Read: The coming Democratic drama over Medicare for All
Pearce’s chapter, whose members helped phone-bank for candidates such as Representative Katie Hill in 2018, plan to avoid DCCC-sponsored volunteer events during the 2020 election, and will instead work directly with candidates. “I don’t think it does the party any favors to protect incumbents who might not be as responsive to the new voices that are coming forward,” Pearce says.
The DCCC has taken issue with the criticism of its new policy, pointing out that its focus is on maintaining the Democratic House majority and expanding the political map for Democrats, not replacing progressives with other progressives. “House Democrats are the firewall against attacks on Americans’ health care, pushing to end corruption in Washington, and create an economy that works for everyone,” the DCCC spokesman Cole Leiter told me, noting that the current House Democratic caucus is the most diverse in history. “The DCCC is already well into our work to fortify this newly won House majority and expand the battlefield further into districts that haven’t had the opportunity to elect a Democrat in decades.”
It’s also worth noting that the DCCC actively works to put progressives in office. The committee spent a combined $25.7 million in the 2018 midterms to elect eight new members who ended up joining the Congressional Progressive Caucus, including Representative Katie Porter of California, a protege of Senator Elizabeth Warren, whose aggressive questioning of the CEO of J.P. Morgan Chase went viral in April.
But the consequences of the DCCC’s new policy are already being felt on the ground, and the College Democrats I spoke with are troubled by it.

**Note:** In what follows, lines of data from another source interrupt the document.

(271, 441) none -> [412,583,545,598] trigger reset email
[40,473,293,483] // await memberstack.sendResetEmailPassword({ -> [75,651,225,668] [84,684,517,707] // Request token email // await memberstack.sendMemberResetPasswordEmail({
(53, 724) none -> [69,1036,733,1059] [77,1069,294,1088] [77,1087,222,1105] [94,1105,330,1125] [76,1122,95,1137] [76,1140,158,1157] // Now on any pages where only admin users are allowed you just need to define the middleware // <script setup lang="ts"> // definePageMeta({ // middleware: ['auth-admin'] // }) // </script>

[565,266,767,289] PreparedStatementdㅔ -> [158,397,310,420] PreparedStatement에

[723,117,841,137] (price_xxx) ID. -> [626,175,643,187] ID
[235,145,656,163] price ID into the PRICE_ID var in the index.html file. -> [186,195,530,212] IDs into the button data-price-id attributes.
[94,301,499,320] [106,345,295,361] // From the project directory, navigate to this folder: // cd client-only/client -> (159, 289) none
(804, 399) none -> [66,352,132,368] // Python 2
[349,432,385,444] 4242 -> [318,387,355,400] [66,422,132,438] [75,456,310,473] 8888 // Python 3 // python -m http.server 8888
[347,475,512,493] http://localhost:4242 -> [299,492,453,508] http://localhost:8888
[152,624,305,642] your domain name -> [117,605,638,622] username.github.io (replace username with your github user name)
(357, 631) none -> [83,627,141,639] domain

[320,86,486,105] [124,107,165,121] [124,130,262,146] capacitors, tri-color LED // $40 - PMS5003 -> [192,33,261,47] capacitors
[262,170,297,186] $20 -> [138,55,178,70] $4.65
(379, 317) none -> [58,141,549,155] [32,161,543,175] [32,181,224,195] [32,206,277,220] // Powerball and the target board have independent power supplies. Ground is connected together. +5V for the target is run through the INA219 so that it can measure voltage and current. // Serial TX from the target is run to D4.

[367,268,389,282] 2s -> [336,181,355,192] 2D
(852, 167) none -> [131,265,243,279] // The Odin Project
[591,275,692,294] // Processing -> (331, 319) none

Marie Newman, a 55-year-old progressive and former nonprofit executive, is challenging the anti-abortion Democrat Dan Lipinski in Illinois’s third congressional district. Newman, who has the support of several progressive lawmakers in her party, ran against Lipinski in 2018, but lost by 2 percent. She’s trying again in 2020, but since the DCCC’s new vendor policy was enacted, four different consultants have dropped her campaign, Newman has said. (On the bright side for her campaign, however, the attention that progressive activists have brought to the vendor rule have helped her raise almost $45,000.)